(Stored data entries)

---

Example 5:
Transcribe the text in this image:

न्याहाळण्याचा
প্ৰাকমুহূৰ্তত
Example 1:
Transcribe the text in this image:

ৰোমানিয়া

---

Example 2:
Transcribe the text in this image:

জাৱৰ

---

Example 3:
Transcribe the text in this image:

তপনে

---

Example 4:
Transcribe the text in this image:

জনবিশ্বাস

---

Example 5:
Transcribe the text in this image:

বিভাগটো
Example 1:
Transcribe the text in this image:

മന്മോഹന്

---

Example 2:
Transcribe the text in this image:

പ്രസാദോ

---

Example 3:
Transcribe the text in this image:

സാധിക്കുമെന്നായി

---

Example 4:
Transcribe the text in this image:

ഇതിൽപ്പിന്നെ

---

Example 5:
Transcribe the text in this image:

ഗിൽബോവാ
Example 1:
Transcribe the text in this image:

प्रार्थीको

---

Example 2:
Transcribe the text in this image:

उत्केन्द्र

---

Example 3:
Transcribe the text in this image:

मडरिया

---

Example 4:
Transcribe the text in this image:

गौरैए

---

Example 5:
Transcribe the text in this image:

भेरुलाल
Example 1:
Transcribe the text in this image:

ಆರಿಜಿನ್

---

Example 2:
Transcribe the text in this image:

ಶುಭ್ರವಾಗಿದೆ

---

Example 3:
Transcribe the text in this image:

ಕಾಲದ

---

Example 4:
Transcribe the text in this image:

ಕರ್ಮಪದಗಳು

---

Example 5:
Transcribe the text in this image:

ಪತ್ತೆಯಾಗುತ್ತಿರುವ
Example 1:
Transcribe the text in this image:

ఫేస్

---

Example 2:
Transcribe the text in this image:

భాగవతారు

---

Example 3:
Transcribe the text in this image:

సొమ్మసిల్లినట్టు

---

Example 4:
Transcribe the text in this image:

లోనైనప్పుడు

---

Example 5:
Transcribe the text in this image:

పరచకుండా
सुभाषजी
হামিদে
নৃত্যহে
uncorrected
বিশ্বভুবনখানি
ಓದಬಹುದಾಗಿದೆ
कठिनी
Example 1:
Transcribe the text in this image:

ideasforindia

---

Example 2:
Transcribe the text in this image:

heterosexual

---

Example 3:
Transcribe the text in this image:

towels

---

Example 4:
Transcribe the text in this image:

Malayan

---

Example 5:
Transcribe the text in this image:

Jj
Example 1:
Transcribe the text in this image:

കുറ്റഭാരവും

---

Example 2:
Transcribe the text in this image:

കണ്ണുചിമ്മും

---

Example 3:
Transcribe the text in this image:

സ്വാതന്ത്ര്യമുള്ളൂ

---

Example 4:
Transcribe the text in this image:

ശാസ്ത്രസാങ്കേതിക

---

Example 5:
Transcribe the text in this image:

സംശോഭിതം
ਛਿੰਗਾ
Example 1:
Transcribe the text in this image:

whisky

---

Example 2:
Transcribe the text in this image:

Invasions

Work to complete: Restate all entries above verbatim.

Problem solution:
---

Example 5:
Transcribe the text in this image:

न्याहाळण्याचा
প্ৰাকমুহূৰ্তত
Example 1:
Transcribe the text in this image:

ৰোমানিয়া

---

Example 2:
Transcribe the text in this image:

জাৱৰ

---

Example 3:
Transcribe the text in this image:

তপনে

---

Example 4:
Transcribe the text in this image:

জনবিশ্বাস

---

Example 5:
Transcribe the text in this image:

বিভাগটো
Example 1:
Transcribe the text in this image:

മന്മോഹന്

---

Example 2:
Transcribe the text in this image:

പ്രസാദോ

---

Example 3:
Transcribe the text in this image:

സാധിക്കുമെന്നായി

---

Example 4:
Transcribe the text in this image:

ഇതിൽപ്പിന്നെ

---

Example 5:
Transcribe the text in this image:

ഗിൽബോവാ
Example 1:
Transcribe the text in this image:

प्रार्थीको

---

Example 2:
Transcribe the text in this image:

उत्केन्द्र

---

Example 3:
Transcribe the text in this image:

मडरिया

---

Example 4:
Transcribe the text in this image:

गौरैए

---

Example 5:
Transcribe the text in this image:

भेरुलाल
Example 1:
Transcribe the text in this image:

ಆರಿಜಿನ್

---

Example 2:
Transcribe the text in this image:

ಶುಭ್ರವಾಗಿದೆ

---

Example 3:
Transcribe the text in this image:

ಕಾಲದ

---

Example 4:
Transcribe the text in this image:

ಕರ್ಮಪದಗಳು

---

Example 5:
Transcribe the text in this image:

ಪತ್ತೆಯಾಗುತ್ತಿರುವ
Example 1:
Transcribe the text in this image:

ఫేస్

---

Example 2:
Transcribe the text in this image:

భాగవతారు

---

Example 3:
Transcribe the text in this image:

సొమ్మసిల్లినట్టు

---

Example 4:
Transcribe the text in this image:

లోనైనప్పుడు

---

Example 5:
Transcribe the text in this image:

పరచకుండా
सुभाषजी
হামিদে
নৃত্যহে
uncorrected
বিশ্বভুবনখানি
ಓದಬಹುದಾಗಿದೆ
कठिनी
Example 1:
Transcribe the text in this image:

ideasforindia

---

Example 2:
Transcribe the text in this image:

heterosexual

---

Example 3:
Transcribe the text in this image:

towels

---

Example 4:
Transcribe the text in this image:

Malayan

---

Example 5:
Transcribe the text in this image:

Jj
Example 1:
Transcribe the text in this image:

കുറ്റഭാരവും

---

Example 2:
Transcribe the text in this image:

കണ്ണുചിമ്മും

---

Example 3:
Transcribe the text in this image:

സ്വാതന്ത്ര്യമുള്ളൂ

---

Example 4:
Transcribe the text in this image:

ശാസ്ത്രസാങ്കേതിക

---

Example 5:
Transcribe the text in this image:

സംശോഭിതം
ਛਿੰਗਾ
Example 1:
Transcribe the text in this image:

whisky

---

Example 2:
Transcribe the text in this image:

Invasions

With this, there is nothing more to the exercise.